Evidently, this veteran leader was sympathetic to the points raised by the G-23 group but was not ready to come out openly in their support or be identified with them. “There must be hundreds of senior activists and leaders like me across the country who are closet supporters of the G23 initiative. But I suppose many of them would take their time to openly express their sentiments,” he said. In his view, the single most important reason for such hesitancy is the sense that no one leader in the party can be an effective alternative to the Gandhi family members. However, he believes that any further violation of the promise to build up a comprehensive system of inner party democracy with a time-bound completion of organisational elections across all units could act as a catalyst for some sort of implosion. “The promise about inner party democracy and completing organisational elections was made repeatedly from 2019. In fact, after the formation of G-23 in August 2020, Rahul Gandhi himself assured the party that an AICC session would be convened in the next four to six months to elect a new party president. It is almost two years now after that promise was made. Once again, there is talk of a fixed time frame for the organisational elections. All hell could break lose if this promise too is violated.”
Kapil Sibal speaks his mind
Most of the G-23 leaders and their closet supporters have adopted a wait-and-watch policy without taking on the first family publicly. Only former Union Minister Kapil Sibal, who is a prominent member of the group, has gone ballistic against the Gandhi-Nehru family and openly called for removing them from the top positions of the party. Sibal minced no words to assert that “it is time the Gandhis step aside from the leadership role and give some other person a chance”. In an interview to the Indian Express , he said the Gandhis should “voluntarily move away” because “a body nominated by them will never tell them that they should not continue to hold the reins of power”.

◇ ◇ ◇

=== Your tasks ===
(1) Answer these questions about the excerpt on the G-23 group:
(a) In what month and year was the G-23 formed?
(b) Within what period did Rahul Gandhi say an AICC session would be convened to elect a new party president?
(c) To which newspaper did Kapil Sibal give an interview?
(2) Carry on the excerpt about the G-23 group and Kapil Sibal from where it stops.

=== Supplied data ===

◇ ◇ ◇

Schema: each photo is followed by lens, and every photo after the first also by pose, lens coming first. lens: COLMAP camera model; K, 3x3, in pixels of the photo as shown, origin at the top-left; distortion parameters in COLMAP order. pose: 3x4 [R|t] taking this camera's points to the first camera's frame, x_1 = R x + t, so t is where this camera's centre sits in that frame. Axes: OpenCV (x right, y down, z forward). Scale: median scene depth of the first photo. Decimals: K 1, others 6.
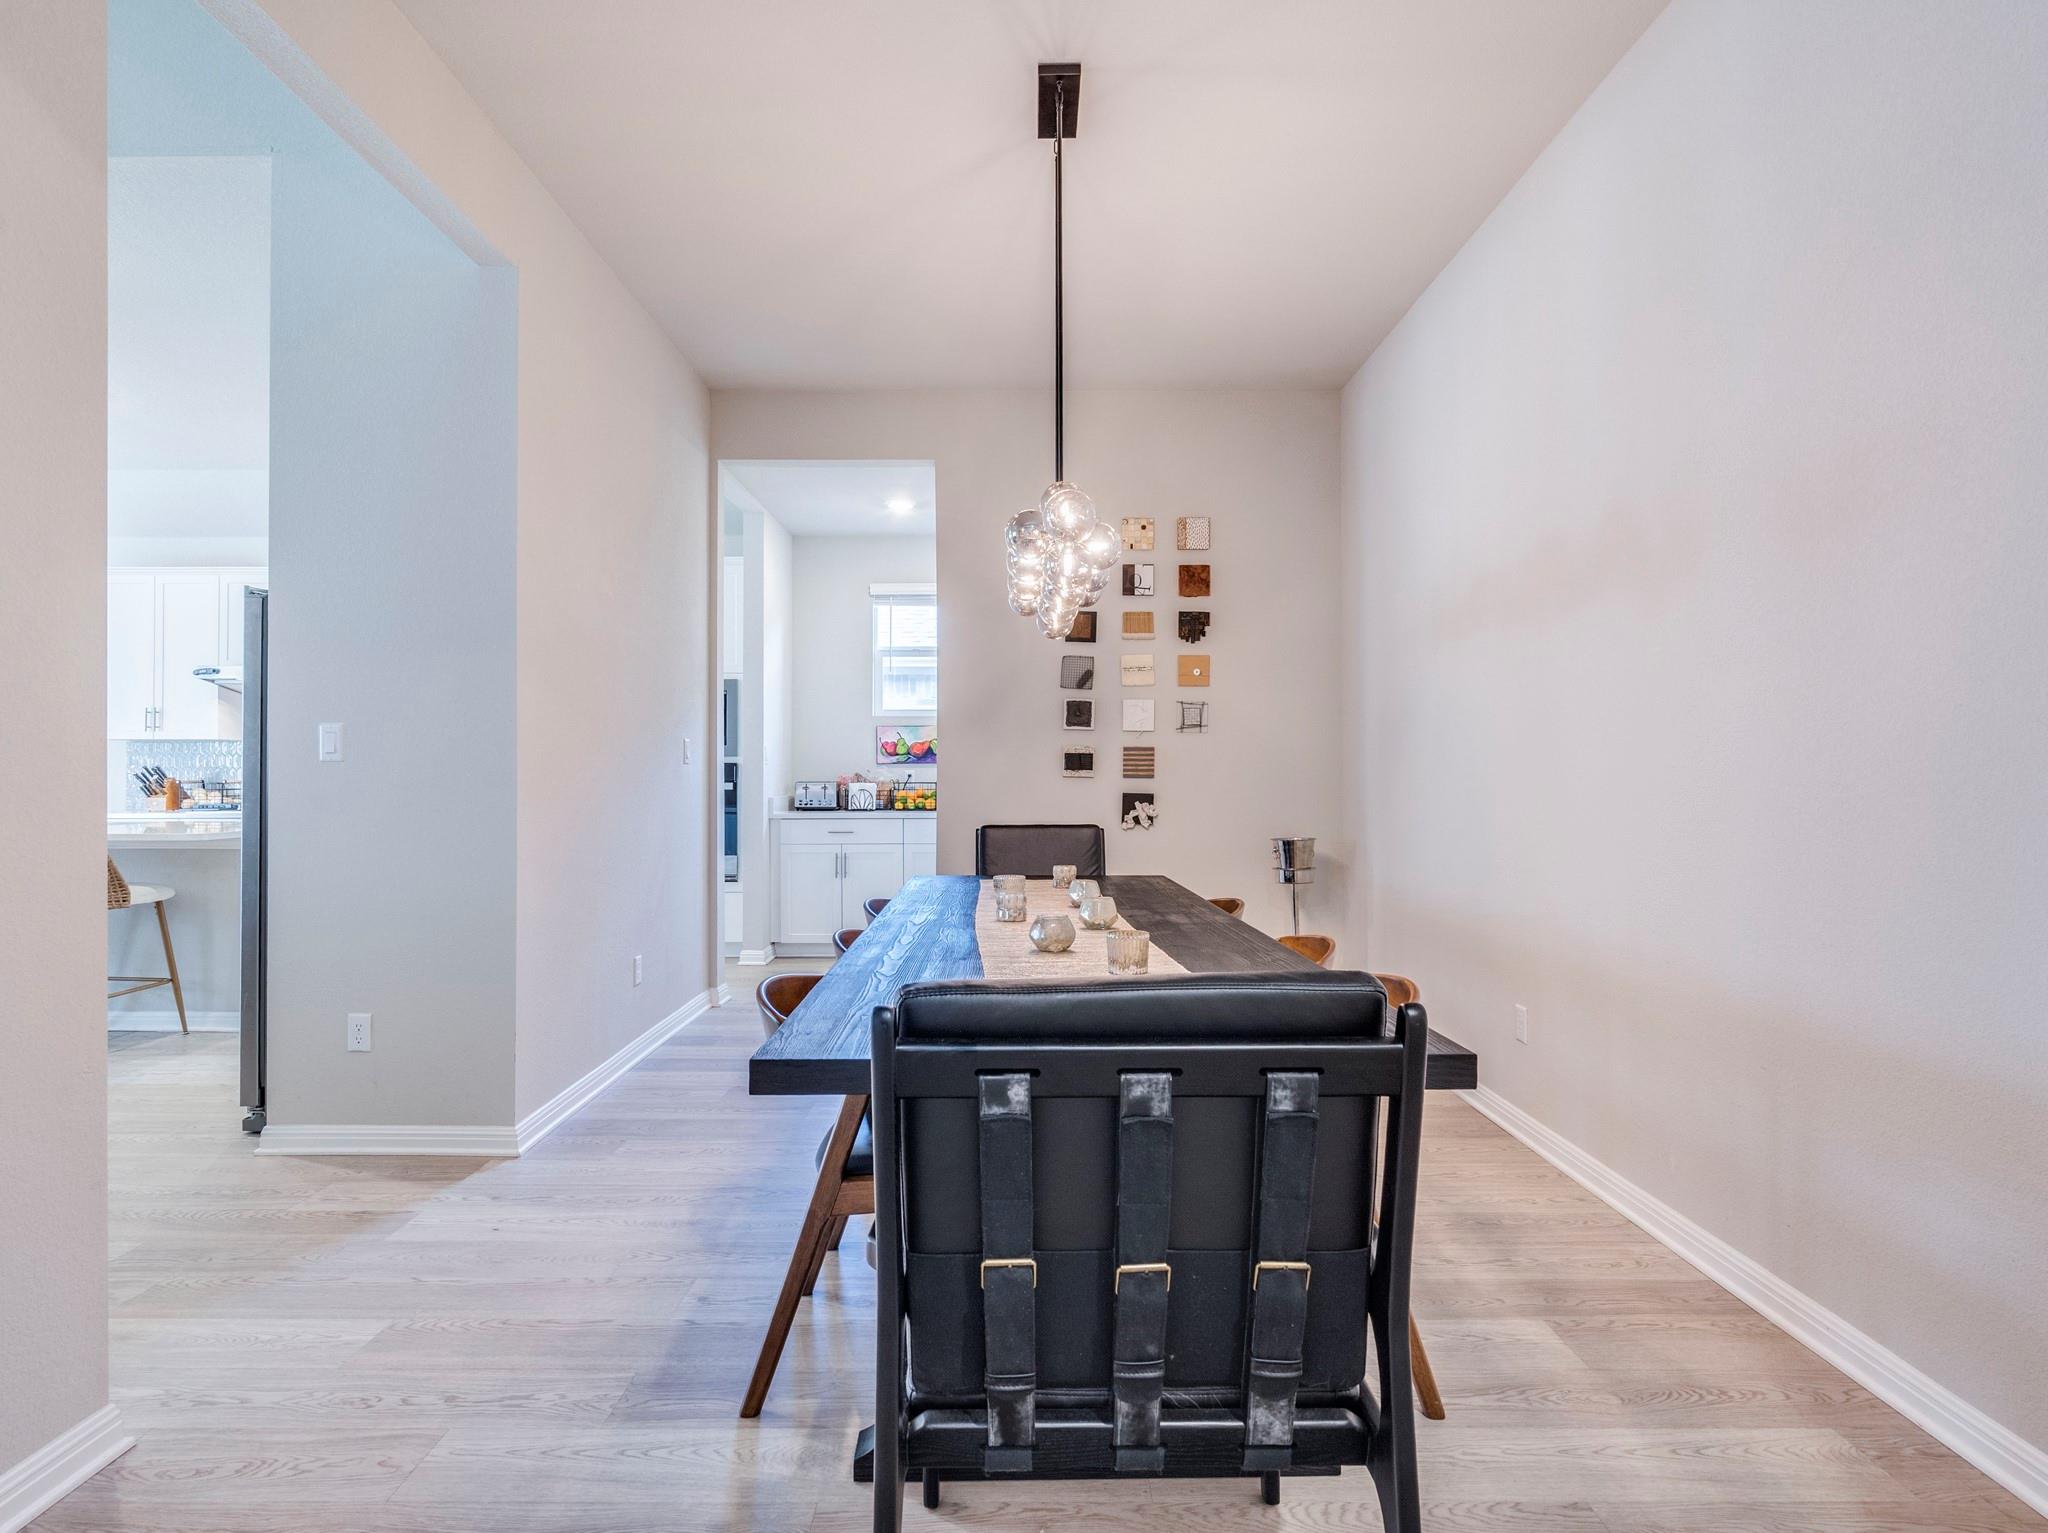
lens RADIAL K [[1057.0, 0, 1034.4], [0, 1057.0, 778.7], [0, 0, 1]] dist [0.000389, 0.000077]
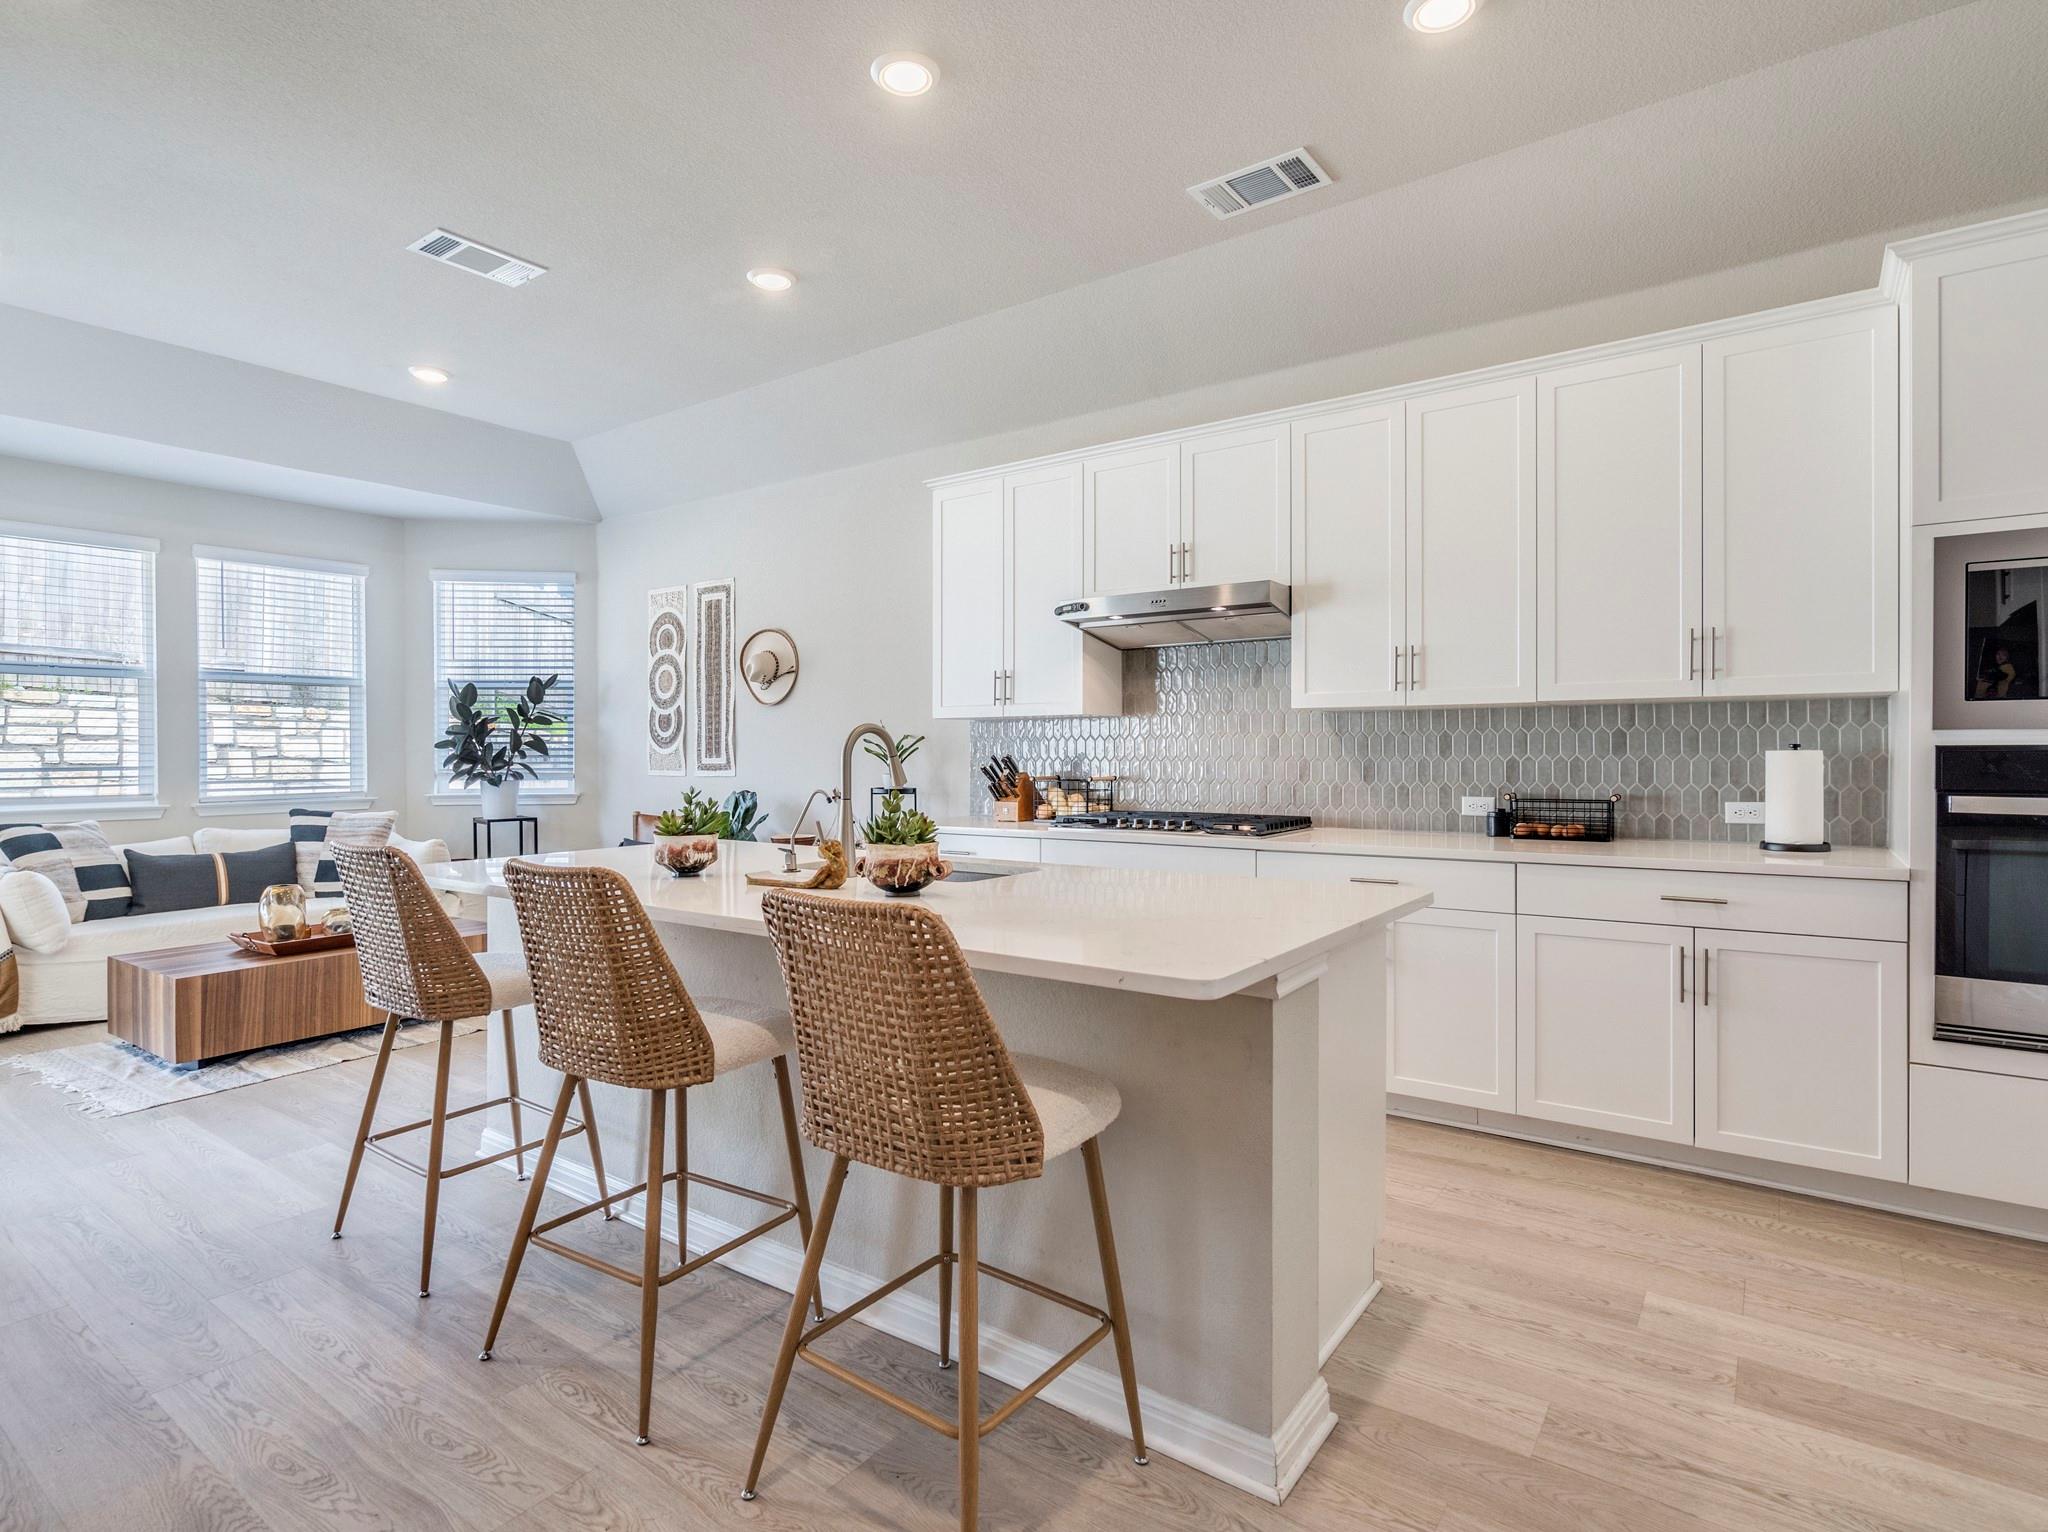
lens RADIAL K [[1066.7, 0, 1013.7], [0, 1066.7, 731.1], [0, 0, 1]] dist [-0.002272, 0.000821]
pose [[0.801450, -0.016658, -0.597830, -0.559831], [0.003514, 0.999726, -0.023146, -0.016112], [0.598052, 0.016449, 0.801289, 0.607793]]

◇ ◇ ◇

=== Results for the exercise ===
(1)
(a) August 2020
(b) The next four to six months
(c) The Indian Express

(2)
Sibal said he was not surprised by either the party’s defeat in the Assembly elections or the CWC’s decision to reaffirm its faith in Sonia Gandhi’s leadership. But he added that a large number of leaders outside the CWC had an entirely different point of view. “There is a Congress outside the CWC. Kindly listen to their views, if you choose to… Lots of leaders like us who are not in the CWC but in the Congress have an entirely different point of view. Is it that we don’t matter because we are not in the CWC? Therefore, the CWC, according to them, represents the Congress party in India. I don’t think that’s correct. There are lots of Congressmen around the country, people from Kerala, from Assam, from Jammu and Kashmir, from Maharashtra, from Uttar Pradesh, Gujarat, who don’t hold that point of view,” he said.
He went on to add that the leadership was “in cuckoo land if it is not aware of the reasons for the party’s decline even after eight years.” Making a special mention of the sustained demands from many seeking the return of Rahul Gandhi as Congress president, Sibal said: “Some people have expressed their views that there can be no Congress without A, B or C. Obviously, they believe that ‘Sab ki Congress’ cannot survive without ‘Ghar ki Congress’. That’s the challenge. This is not against A, B or C. I want a ‘sab ki Congress’ [the Congress of everybody]. Some want a ‘ghar ki Congress’.”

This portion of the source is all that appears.